Ecrit par Martine L. Petauton , le Vendredi, 14 Septembre 2012. , dans Les Livres, Recensions, La Une Livres, Roman, Gallimard, La rentrée littéraire

Oh…, 237 pages, 18,50 € . Ecrivain(s): Philippe Djian Edition: Gallimard

Voilà ce que c’est : lire un livre d’un auteur qu’on connaît, de ci, de là, mais pas à fond ; on voit le nom, et la gueule, plus que l’œuvre ; une traînée lumineuse, de néon médiatique. On en attend un peu tout, sans savoir au juste quoi…

Mais, pourtant, Vengeances en 2011, et évidemment, 37°2 le matin de 85 !! des trouées qu’on n’est pas prêt d’oublier ; de grands coups de bleu électrique dans la pile de livres…

Alors, on entre en lecture à petites bouchées silencieuses ; on hume – ça ne peut qu’être là derrière ! Ce parfum un peu synthétique (fraise Tagada, en meilleur) ; ces couleurs criardes à la californienne, ce climat de thriller américain transféré, mine de rien, sur un sable atlantique bien de chez nous… on renifle, et, oh !! ça ne vient pas, c’est comme éventé ! Philippe ! Il est passé où, votre univers ?

Et bien, non, ce Oh… (on aura remarqué que ce n’est pas : oh !!!) ne fait pas partie du troupeau familier des bouquins du bonhomme. Il s’est comme échappé, ailleurs.

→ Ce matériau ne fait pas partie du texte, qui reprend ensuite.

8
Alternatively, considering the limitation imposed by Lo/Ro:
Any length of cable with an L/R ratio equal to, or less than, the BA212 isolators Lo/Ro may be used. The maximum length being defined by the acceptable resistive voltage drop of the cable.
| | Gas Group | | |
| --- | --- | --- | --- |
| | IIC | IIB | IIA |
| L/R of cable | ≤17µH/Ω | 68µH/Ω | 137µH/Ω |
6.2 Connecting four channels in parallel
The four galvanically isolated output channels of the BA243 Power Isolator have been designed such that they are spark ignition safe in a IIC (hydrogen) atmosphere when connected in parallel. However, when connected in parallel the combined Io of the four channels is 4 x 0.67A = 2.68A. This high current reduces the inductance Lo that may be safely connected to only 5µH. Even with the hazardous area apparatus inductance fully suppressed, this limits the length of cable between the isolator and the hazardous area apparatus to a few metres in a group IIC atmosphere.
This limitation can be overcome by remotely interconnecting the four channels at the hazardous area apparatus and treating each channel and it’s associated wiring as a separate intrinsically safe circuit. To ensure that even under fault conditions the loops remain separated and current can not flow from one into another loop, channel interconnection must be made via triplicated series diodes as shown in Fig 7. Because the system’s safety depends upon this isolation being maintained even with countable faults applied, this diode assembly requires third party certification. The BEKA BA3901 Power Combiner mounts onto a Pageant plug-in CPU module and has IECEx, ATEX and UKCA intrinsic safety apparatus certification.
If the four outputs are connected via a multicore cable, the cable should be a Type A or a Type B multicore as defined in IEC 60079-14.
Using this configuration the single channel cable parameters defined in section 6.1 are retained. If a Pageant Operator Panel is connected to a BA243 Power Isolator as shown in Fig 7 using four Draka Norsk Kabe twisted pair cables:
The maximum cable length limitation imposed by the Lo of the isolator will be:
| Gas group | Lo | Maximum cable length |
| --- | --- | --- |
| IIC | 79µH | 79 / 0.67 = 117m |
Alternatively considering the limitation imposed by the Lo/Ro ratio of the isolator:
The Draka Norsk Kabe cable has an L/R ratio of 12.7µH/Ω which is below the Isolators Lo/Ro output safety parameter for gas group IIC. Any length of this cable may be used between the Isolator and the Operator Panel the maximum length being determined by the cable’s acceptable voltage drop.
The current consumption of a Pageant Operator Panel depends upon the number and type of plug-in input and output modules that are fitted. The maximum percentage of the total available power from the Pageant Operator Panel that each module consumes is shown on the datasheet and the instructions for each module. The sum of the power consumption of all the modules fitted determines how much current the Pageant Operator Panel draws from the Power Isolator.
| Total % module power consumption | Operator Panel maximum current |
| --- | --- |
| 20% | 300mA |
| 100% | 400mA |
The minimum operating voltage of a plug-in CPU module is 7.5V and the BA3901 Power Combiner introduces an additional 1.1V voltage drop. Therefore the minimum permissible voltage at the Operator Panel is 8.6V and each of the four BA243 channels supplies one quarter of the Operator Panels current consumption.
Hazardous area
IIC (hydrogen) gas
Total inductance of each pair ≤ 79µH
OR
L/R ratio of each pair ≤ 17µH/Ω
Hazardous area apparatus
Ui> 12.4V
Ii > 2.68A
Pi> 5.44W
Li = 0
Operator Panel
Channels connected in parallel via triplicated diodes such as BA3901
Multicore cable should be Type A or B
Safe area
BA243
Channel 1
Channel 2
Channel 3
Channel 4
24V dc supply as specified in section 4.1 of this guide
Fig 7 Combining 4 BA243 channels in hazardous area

Du coup, on lit çà et là, quelques bémols navrés : bien tiède, ce Djian, bien mollasson, bien plus cuit – mitonné, même, parfois un peu rance, que le cru auquel il nous habituait… du sexe, certes, mais… de cette tristesse existentielle et bourgeoise dont il a souvent fait son ragoût, mais… du sang – un peu – une violence, au bout, plus française qu’américaine… du Chabrol, peut-être, plus que le film noir d’outre atlantique.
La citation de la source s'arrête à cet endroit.